Do You Know the Secret to Writing an Amazing Memoir?

SAMSUNGMemoirs usually depend on some sort of chronological timeline. But just because you’re telling the story of your life, your business, or how you scaled Mt. Everest, doesn’t mean you have to write the pieces in order.

First-time memoir writers can get caught up on this when they try to view their book through the eyes of their anticipated readers. For example, they might think: “How can I write about my big promotion before I’ve even written about my first day at the company?” In the writer’s mind, the meat of the story centers around the unfolding of events. And this is absolutely true…when it comes to the final draft.

Mosaic Method is a way of working with your rough draft that frees you from the restrictions of writing according to any sort of timeline. You can write the pieces as certain memories come to you, or as you decide to focus your attention on particular emotions or turning points. You have complete artistic license to write what you want, when you want. For first-time memoir writers, this freedom is sometimes the most valuable tool to increase creative flow.

Here’s how to do it.

Create the Pieces
Writing a book using Mosaic Method is like stitching together a big, colorful quilt. First, you’re going to create the pieces by gathering your memories. Start with your most vivid, emotional memories. The memories you can still go back to in your mind and see every bright (or bleak) detail. Every time you sit down to write, write down one full memory, just as you see it in your mind. You don’t need to go back and reread these sections, although if you like you can make a note of them so you know they’ve been covered. Once you’re done with a section, file it away.

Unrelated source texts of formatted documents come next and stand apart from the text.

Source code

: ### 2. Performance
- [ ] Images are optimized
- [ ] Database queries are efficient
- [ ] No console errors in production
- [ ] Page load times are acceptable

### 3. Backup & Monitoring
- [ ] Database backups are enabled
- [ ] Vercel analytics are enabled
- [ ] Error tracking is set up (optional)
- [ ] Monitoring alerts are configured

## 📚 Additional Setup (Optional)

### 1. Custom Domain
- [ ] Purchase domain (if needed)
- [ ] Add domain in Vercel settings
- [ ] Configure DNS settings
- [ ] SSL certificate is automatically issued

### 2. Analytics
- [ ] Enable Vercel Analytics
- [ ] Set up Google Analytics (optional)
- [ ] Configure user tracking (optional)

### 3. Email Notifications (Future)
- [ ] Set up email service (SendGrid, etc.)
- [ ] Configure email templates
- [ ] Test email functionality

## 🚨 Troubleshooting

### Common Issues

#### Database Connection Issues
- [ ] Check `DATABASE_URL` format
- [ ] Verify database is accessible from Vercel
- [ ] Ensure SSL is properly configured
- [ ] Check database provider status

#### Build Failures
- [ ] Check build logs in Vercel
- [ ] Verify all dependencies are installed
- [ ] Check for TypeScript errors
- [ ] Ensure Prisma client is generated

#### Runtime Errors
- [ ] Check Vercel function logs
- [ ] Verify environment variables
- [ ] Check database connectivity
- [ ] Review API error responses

Take Inventory of Your Pieces
When you’ve finished writing all of the pieces (i.e., all of the sections you want to include in your book) you’re going to catalog them in a visual framework. You might choose to make a list of all the pieces by title in a Word doc (e.g., Piece 1: First Day at Work, Piece 2: Meeting My Boss, etc.). Or you can actually use the handwritten or printed sections, label them with post-it notes, and arrange them around a room or on the dining room table to get an idea of the story structure. It doesn’t matter how you choose to do it, just so long as you can physically see all the pieces in front of you.

Note Any Missing Pieces
Once you’ve arranged the pieces visually, it will be pretty easy to see if you’ve left anything out. For instance, if you look at your bedroom floor where you have all your pieces spread out and you see: First Day of Work right next to Getting into Trouble with the Boss, you can evaluate if there needs to be a bridge between the two, like Meeting My Boss, that might help clarify things for the reader. Make a list of any and all missing pieces that could be helpful to the arc of the story.

Create Fill-In Pieces
Your next task is to write down the memories that will serve to fill in the gaps you noticed when you arranged things visually. Once you’ve written each of the sections listed on your missing pieces list, you’re ready to roll with a second inventory to double-check that everything is where it should be.

Stitch It!
If you’re handwriting your book, arrange the sections in order, in a stack, before typing it all up. If each of your sections is on your computer, open a new Word Doc and cut and paste each one in according to the order you decided on during inventory. When you’re finished, you should have a sloppy first draft that’s in your choice of best chronological order.

Mosaic Method does take a little work. But if you’re writing a memoir, you’re going to be doing this sort of work anyway. Writing a book requires a good deal of editing, revision, and fine-tooth-combing as par for the course. Using Mosaic Method helps memoir writers to definitively separate writing vs. editing during the actual creative process.

When you don’t have to worry about fitting your memories into a preconceived outline, your creativity has much more room to include spontaneity and expressive emotion—two magic ingredients for any memoir.